## Короткое задание 1
Верни дословно фрагмент цитируемого текста, который начинается со слов «Донесение мое князю» и заканчивается словами «заселение р. Маи.».
### Цитируемый текст
Донесение мое князю Меньшикову от 3 сентября 1840 г. – Плавание Корсакова, – Путешествие генерал-губернатора в Камчатку и обратно. – Впечатление, произведенное моим донесением в Петербург. – Высочайшее повеление о переносе охотского порта в Петропавловск и о заселение р. Маи.

По приходе в Аян, я в тот же день послал с курьером, капитаном М. С. Корсаковым, следующее донесение его светлости князю А. С. Меньшикову:
«По сдаче груза в Петропавловском порту, дабы не упустить оставшегося у меня свободным временем, я 30 мая 1849 года из Петропавловска направился к восточному берегу Сахалина и в Амурский лиман. В продолжение 42-х дневного пребывания нашего в лимане нам удалось, с Божьей помощью, рассеять ошибочные заключения об этих местах знаменитых моих предшественников и привести затем в известность весь юго-восточный берег Охотского моря. Нами открыто: 1) что Сахалин остров, отделяющийся от материка проливом в 4 мили шириною и имеющим наименьшую глубину 5 сажень; 2) что вход в реку Амур с севера – из Охотского моря и с юга – из Татарского залива, а также, что сообщение чрез амурский лиман морей Японского и Охотского доступно для мореходных судов; и 3) что на юго-восточном берегу Охотского моря находится обширный, закрытый от всех ветров рейд, названный мною заливом Св. Николая. Что же касается до Константиновского залива, то по тщательному исследованию, он оказался неудобным для основания в нем порта. Почтительнейше донося об этом Вашей Светлости, священным долгом считаю свидетельствовать о благородном рвении и неутомимой деятельности офицеров и команды вверенного мне транспорта. Все до единого честно и благородно исполняли долг свой. Высочайше утвержденную инструкцию о разрешении идти мне [93] в амурский лиман я только что сейчас получил в Аяне. Чистые и черновые журналы и карты описанных нами мест я буду иметь честь лично представить Вашей светлости по возвращении моем в Петербург; ныне же спешу донести Вам о результатах наших исследований».
Между тем, посланный в Охотск от генерал-губернатора Н. Н. Муравьева курьером штабс-капитан М. С. Корсаков1 с Высочайше утвержденною мне инструкциею об исследований устья реки амур был задержан в Охотске льдами по половины июня, так что только около этого времени он мог отправиться из Охотска на боте «Кадьяк» с целью отыскать транспорт «Байкал» и передать мне упомянутую инструкцию. Г-н Корсаков, рассчитывая, что при таком позднем выходе из Охотска он не может уже застать транспорт в Петропавловске, отправился к северной оконечности Сахалина, на вид которой я должен был прийти. следуя из Курильской гряды к Константиновскому заливу, если бы шел согласно инструкции, данной мне при отправлении из Кронштадта. Не встретив транспорта ни здесь, ни затем в Константиновском заливе, г-н Корсаков возвратился в Аян.
######
## Короткое задание 2
Перепиши в виде таблицы Markdown с колонками «№» и «Строка» фрагмент листинга от самого его начала до строки, содержащей «1: (841, 639)», включительно. Пустые строки в таблицу не включай.
### Входные строки
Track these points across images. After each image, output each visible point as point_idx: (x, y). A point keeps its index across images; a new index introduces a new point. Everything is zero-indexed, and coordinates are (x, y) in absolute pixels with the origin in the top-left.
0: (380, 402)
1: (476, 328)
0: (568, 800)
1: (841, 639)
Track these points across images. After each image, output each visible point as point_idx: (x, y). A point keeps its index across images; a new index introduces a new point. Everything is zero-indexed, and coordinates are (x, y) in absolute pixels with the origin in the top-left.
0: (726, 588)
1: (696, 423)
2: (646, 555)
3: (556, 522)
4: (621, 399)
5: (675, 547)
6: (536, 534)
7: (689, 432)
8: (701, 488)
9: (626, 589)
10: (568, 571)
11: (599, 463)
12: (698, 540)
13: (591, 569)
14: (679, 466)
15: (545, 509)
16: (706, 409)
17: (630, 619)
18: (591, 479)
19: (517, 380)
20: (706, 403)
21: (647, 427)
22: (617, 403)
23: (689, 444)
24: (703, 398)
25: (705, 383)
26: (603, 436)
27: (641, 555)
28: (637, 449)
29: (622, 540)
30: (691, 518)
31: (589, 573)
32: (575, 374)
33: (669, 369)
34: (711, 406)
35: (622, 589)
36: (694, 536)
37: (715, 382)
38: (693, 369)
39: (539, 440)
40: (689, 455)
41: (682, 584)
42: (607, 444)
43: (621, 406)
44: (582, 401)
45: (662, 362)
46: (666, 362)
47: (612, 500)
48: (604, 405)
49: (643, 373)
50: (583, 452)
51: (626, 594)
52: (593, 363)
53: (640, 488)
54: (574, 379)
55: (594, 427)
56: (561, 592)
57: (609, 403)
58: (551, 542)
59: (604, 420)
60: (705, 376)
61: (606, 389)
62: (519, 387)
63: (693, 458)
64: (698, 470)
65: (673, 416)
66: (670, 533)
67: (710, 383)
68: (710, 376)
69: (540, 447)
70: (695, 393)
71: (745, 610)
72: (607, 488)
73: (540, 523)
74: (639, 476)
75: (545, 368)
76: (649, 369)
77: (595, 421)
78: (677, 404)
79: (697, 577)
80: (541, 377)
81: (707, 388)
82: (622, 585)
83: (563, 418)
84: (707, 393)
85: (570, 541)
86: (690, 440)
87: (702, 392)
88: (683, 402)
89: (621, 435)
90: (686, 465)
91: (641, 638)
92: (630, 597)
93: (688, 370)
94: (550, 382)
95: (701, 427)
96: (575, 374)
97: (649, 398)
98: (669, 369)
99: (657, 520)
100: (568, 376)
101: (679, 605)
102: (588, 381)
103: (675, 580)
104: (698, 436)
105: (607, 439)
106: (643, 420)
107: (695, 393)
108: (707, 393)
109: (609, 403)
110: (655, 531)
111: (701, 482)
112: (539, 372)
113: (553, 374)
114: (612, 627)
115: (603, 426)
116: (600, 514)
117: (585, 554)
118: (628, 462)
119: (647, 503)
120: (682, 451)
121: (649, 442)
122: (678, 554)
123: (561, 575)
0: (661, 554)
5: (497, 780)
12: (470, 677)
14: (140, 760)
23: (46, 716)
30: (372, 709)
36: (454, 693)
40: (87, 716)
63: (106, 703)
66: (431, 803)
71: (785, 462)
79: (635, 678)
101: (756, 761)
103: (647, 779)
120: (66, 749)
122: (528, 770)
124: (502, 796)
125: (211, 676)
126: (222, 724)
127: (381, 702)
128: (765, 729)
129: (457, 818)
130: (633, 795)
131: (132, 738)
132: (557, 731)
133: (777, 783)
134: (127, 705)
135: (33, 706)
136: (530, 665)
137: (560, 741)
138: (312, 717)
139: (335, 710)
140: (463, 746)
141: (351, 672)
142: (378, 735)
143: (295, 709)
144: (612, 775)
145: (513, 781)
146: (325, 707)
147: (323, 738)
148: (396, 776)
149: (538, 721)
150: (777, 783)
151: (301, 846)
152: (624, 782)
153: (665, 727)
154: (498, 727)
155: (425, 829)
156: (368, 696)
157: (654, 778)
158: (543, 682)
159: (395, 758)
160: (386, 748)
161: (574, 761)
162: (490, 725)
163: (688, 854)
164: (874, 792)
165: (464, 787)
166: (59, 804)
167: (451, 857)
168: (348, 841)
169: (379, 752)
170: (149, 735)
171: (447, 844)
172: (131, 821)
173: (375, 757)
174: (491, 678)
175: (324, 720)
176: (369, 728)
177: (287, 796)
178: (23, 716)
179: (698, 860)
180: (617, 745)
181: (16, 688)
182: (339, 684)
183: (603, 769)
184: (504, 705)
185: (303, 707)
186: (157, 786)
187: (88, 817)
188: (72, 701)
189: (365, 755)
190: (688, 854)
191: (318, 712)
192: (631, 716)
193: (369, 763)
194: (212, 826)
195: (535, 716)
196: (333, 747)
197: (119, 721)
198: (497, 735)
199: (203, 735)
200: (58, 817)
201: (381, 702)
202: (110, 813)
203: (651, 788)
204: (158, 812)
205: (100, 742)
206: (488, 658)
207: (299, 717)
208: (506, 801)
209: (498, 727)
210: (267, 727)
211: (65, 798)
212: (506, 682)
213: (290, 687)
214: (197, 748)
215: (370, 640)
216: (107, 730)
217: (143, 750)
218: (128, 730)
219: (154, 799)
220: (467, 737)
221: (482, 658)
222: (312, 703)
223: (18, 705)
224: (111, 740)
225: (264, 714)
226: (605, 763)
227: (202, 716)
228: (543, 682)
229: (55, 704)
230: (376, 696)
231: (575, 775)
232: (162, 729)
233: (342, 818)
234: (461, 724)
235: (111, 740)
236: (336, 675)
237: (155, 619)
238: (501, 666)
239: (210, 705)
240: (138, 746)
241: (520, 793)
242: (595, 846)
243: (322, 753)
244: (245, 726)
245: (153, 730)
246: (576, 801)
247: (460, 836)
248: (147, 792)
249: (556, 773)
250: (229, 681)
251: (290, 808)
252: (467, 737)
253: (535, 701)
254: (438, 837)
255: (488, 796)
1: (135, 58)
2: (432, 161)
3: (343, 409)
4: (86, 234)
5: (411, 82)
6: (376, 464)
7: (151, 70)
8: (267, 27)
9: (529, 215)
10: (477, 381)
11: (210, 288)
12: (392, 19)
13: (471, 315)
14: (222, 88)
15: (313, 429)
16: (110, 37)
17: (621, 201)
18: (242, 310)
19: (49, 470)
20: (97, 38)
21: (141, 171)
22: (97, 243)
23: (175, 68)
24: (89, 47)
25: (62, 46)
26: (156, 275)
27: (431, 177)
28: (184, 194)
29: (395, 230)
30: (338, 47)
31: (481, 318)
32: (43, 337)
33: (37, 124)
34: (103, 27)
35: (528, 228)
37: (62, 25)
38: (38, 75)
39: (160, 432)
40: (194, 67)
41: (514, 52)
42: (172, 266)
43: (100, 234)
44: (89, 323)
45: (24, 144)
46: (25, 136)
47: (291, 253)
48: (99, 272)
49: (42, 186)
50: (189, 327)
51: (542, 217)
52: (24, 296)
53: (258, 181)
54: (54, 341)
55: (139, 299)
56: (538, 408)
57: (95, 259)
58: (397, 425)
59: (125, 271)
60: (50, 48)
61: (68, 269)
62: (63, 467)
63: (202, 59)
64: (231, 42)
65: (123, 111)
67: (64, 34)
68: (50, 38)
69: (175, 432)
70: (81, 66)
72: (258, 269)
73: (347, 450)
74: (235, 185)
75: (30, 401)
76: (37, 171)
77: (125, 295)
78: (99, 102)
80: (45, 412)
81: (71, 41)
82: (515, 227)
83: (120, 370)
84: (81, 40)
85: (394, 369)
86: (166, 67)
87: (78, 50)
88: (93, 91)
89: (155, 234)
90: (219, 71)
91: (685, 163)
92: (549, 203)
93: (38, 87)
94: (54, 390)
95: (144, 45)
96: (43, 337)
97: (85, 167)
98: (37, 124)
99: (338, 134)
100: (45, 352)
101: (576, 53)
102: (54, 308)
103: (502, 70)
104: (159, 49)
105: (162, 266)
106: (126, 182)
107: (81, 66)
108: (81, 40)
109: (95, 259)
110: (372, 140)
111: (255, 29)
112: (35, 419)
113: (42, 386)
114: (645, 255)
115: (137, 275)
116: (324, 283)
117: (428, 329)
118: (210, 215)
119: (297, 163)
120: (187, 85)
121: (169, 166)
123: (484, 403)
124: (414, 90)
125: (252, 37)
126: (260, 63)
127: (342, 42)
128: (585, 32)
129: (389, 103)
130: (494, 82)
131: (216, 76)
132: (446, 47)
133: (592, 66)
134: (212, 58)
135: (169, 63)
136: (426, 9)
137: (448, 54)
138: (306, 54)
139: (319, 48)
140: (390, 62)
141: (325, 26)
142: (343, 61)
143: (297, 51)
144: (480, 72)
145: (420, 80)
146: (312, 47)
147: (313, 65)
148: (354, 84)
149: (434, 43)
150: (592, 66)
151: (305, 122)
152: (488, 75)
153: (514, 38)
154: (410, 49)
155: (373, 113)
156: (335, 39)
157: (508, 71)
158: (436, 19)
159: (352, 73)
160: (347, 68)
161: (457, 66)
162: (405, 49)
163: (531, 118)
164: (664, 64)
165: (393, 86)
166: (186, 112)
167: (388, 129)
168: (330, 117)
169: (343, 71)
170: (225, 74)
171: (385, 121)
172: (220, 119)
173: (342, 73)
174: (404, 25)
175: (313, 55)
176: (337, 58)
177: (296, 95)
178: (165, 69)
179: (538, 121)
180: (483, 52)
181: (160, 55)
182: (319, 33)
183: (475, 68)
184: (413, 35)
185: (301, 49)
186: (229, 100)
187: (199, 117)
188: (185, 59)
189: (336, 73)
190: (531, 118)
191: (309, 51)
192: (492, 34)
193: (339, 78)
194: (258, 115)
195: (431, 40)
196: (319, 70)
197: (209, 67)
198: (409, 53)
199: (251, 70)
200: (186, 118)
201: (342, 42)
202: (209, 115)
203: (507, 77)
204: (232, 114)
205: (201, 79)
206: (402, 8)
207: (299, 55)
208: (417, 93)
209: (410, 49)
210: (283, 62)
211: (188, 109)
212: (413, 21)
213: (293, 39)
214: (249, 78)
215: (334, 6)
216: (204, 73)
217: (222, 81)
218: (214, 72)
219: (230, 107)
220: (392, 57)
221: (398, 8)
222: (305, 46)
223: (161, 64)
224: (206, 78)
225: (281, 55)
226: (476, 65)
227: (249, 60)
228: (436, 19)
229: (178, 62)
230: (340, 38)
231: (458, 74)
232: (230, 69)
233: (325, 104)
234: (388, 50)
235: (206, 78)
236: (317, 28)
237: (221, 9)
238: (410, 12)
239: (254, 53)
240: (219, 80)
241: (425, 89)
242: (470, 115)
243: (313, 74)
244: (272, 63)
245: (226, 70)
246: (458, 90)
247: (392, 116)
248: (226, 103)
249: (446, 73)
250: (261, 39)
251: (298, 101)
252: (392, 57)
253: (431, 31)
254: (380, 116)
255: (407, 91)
######
## Правильный результат 1
Донесение мое князю Меньшикову от 3 сентября 1840 г. – Плавание Корсакова, – Путешествие генерал-губернатора в Камчатку и обратно. – Впечатление, произведенное моим донесением в Петербург. – Высочайшее повеление о переносе охотского порта в Петропавловск и о заселение р. Маи.

## Правильный результат 2
| № | Строка |
|---|---|
| 1 | Track these points across images. After each image, output each visible point as point_idx: (x, y). A point keeps its index across images; a new index introduces a new point. Everything is zero-indexed, and coordinates are (x, y) in absolute pixels with the origin in the top-left. |
| 2 | 0: (380, 402) |
| 3 | 1: (476, 328) |
| 4 | 0: (568, 800) |
| 5 | 1: (841, 639) |